→ **QUESTIONS ON THE MATERIAL**:
a) In the forum thread comparing the Fury and the GTX 980, what price is given for a Nitro Fury OC in the US?
b) Continue the forum thread comparing the Fury and the GTX 980, picking up after its final post.

→ **SOURCE PASSAGE**:
╭──
Lol. how is that even possible?
 
#8 ·
dunno man, could be price gouging due to HBM, import fee or else
confusedsmiley.png


although those Ti that are cheaper are considered 'budget ones' while this Nitro is somewhat premium class.
 
#9 ·
Quote:
Originally Posted by Tobe404 View Post

Plus I'm pretty sure a highly OCd 980 would still win, be cheaper as well.
If you actually read the review and parse data with the GTX 980 Classified review you will find that they have the same performance with the classy clocked at 1600 Mhz.


Firestrike Extreme
Fury: 7862
Classy: 7244

Firestrike Performance
Fury: 19413
Classy: 21285

Crysis 2
1600p
Fury: 73.2 fps
Classy: 72.5 fps

1080p
Fury: 94.6 fps
Classy: 91.4 fps

Tried to find comparable numbers from TPU but they seem to run BF3 at 1080p with the GTX 980s and 1440p with the Furys for their OC tests. If we apply the 12.8% gains to the 1440p regular results in BF3 the results are about the same.

BF3
1080p
Fury: 150 fps (estimated +6.4%)
Matrix 1536 Mhz: 159 fps

1440p
Fury: 101.5 fps
Classy 1536 Mhz: 98.7 fps (estimated +12.6%)

Last time I checked the GTX 980 was 460€ for the cheapest in town and 480€ for the cheapest Fury so it really comes down to brand preference or what you're going to play. I also don't know if every single GTX 980 can hit 1500 Mhz.
 
#10 ·
Right now you can pick up a nitro fury OC for $489 at the same price as 980's here in the US.

Except for power consumption this is a winner. Nitro fury's beefed up circuitry, 8 layer PCB and TriX cooling has over all better performance gaming @ 1440 & 4K, cool temperatures, quiet acoustics and greater memory bandwidth than 980.
╰──
→ **RECORD EXTRACTS**:
╭──
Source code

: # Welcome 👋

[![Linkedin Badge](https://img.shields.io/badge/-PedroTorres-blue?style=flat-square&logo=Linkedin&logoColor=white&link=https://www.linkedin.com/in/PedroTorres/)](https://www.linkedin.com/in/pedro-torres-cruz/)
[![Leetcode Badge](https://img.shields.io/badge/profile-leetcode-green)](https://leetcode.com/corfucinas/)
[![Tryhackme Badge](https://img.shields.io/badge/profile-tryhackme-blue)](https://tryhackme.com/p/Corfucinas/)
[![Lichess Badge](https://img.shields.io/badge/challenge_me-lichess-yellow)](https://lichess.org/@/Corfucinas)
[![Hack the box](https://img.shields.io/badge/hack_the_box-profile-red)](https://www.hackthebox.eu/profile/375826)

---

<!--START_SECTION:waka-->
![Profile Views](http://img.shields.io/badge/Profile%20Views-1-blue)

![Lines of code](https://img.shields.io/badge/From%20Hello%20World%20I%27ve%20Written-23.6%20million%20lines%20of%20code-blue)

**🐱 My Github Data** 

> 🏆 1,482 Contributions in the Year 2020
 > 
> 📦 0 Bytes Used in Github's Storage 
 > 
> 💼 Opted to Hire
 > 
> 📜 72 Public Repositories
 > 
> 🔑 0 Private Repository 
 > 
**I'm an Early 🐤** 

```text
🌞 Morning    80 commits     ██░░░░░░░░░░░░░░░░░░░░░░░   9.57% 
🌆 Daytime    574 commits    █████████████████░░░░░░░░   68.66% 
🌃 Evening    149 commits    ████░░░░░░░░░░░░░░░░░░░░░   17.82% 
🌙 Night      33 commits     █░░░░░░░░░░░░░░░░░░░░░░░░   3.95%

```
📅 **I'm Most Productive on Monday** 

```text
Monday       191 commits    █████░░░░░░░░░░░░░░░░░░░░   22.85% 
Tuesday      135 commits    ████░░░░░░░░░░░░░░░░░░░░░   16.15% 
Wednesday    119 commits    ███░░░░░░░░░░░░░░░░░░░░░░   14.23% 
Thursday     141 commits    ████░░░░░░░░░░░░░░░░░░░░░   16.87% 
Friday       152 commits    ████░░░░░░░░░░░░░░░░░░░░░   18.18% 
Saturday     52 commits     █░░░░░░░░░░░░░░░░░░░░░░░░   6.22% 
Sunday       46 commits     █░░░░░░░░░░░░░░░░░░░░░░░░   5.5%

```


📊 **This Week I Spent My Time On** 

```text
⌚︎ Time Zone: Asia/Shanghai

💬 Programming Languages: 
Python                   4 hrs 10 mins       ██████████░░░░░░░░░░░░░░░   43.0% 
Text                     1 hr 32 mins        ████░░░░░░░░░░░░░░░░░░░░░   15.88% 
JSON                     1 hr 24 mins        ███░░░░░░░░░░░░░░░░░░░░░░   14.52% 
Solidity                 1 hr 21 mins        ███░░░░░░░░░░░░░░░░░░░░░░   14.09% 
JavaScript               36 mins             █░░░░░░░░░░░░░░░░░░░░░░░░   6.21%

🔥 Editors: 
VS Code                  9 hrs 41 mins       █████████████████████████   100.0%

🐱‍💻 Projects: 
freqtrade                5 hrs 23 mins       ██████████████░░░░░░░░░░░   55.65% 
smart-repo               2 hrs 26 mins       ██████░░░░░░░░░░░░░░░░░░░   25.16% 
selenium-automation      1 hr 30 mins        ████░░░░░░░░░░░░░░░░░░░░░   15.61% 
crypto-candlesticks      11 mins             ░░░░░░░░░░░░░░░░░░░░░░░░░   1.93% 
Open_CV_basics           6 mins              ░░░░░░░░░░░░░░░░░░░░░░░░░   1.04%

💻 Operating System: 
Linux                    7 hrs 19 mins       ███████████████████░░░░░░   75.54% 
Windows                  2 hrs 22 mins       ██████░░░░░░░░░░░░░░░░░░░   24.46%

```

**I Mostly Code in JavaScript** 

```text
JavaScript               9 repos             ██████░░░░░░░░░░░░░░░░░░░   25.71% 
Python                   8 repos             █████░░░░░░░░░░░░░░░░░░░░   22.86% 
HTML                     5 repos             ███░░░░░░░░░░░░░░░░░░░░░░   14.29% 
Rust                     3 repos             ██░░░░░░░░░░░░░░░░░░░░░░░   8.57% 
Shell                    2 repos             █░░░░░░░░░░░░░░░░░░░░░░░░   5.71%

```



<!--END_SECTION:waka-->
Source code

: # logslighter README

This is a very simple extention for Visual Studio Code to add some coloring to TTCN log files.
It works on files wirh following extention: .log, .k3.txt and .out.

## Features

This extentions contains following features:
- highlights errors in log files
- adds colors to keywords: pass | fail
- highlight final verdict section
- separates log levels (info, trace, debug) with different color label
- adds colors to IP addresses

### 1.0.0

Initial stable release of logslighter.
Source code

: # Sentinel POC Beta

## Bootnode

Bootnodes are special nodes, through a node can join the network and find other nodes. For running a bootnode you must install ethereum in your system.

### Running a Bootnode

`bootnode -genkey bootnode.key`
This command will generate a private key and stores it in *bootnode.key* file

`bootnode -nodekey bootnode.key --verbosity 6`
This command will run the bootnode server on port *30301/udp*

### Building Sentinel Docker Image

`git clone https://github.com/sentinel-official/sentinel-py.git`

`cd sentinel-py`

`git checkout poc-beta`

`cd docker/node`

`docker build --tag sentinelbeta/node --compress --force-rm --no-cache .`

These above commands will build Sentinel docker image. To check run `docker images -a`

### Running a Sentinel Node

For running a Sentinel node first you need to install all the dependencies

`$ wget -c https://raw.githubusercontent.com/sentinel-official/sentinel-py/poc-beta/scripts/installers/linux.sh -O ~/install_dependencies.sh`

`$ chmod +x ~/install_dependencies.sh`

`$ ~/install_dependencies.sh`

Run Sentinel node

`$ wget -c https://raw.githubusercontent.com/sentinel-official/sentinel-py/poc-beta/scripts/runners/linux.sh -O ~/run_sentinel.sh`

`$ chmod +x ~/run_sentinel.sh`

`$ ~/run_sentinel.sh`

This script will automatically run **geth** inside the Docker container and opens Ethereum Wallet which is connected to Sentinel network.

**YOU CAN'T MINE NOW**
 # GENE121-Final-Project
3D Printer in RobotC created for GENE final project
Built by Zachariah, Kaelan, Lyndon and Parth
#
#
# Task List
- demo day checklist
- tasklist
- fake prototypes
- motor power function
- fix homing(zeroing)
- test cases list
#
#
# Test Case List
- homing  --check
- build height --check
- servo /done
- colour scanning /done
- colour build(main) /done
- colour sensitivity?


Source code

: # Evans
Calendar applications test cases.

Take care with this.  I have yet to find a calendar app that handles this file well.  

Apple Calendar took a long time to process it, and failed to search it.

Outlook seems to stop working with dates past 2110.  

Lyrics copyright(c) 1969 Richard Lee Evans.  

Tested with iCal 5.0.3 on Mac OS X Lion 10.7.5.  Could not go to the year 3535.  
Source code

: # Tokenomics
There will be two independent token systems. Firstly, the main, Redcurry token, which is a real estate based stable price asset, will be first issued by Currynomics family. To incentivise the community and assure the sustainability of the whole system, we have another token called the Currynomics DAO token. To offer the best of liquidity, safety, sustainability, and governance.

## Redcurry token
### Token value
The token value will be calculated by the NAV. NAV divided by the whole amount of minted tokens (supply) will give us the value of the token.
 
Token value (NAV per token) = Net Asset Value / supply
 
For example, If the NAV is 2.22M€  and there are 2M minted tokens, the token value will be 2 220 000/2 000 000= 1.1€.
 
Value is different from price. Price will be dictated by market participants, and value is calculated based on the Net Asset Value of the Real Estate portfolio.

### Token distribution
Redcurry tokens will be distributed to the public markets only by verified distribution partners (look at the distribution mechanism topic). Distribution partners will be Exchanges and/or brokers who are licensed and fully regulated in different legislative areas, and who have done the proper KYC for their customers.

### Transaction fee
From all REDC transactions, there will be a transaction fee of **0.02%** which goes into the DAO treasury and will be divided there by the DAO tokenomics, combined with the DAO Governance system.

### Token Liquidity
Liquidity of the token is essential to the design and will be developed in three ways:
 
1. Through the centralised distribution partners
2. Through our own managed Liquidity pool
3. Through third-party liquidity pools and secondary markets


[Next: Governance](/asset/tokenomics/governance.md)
╰──
→ **LIST OF ANSWERS**:
a) $489, the same price as GTX 980 cards there.

b)
I have a nitro fury overclocked 150 MHz on the Core gaming stable @ 1150 MHz with +96 mV. Without any voltage at all can keep 1100 MHz on the core gaming stable.

Fiji is a cool chip, without fans this idles 33C. If you like you can turn on fans at 30% fan speed and it keeps idle at 26C-27C. TriX cooling is acoustically quieter then anything I've owned before on air which Includes ACX cooling.

Without overclocked memory, with added voltage for the Core OC I've seen 62C with the 62% fan speed after hours of gaming. Without any voltage added 58C 58% fan speed.

Soon I may toggle the BIOS switch and see what she does which allows for higher temps, higher OC but I'm not fond of higher temp. Naturally I benched this higher at 1175 MHz but I don't put weight into that. Gaming stable is what counts to me.

Over clocking HBM memory seems to be the down side as a 50 MHz OC raise temps about 5C gaming and 3C idle. It did provide 3-5 FPS but I've decided the gains were not as beneficial at the cost of higher temperatures. I don't consider it as important to OC memory when I already have this type of memory bandwidth anyway.

It was a shame air cooled Fury didn't come out at same time 980 launched. A lot of missed sales for AMD. King of the hill crown with Nvidia TI or above but under that there are now a couple better choices and finally priced competitively, one being with air cooled Fury over a 980 IMO. However Nvidia already saturated the market with no contest and will hype pascal for the next 6 months to keep perspective buyers to hold off.

None the less any cards at this performance / price range is nice for me moving forward. Also not sure why other AIB's like MSI Gaming didn't come out.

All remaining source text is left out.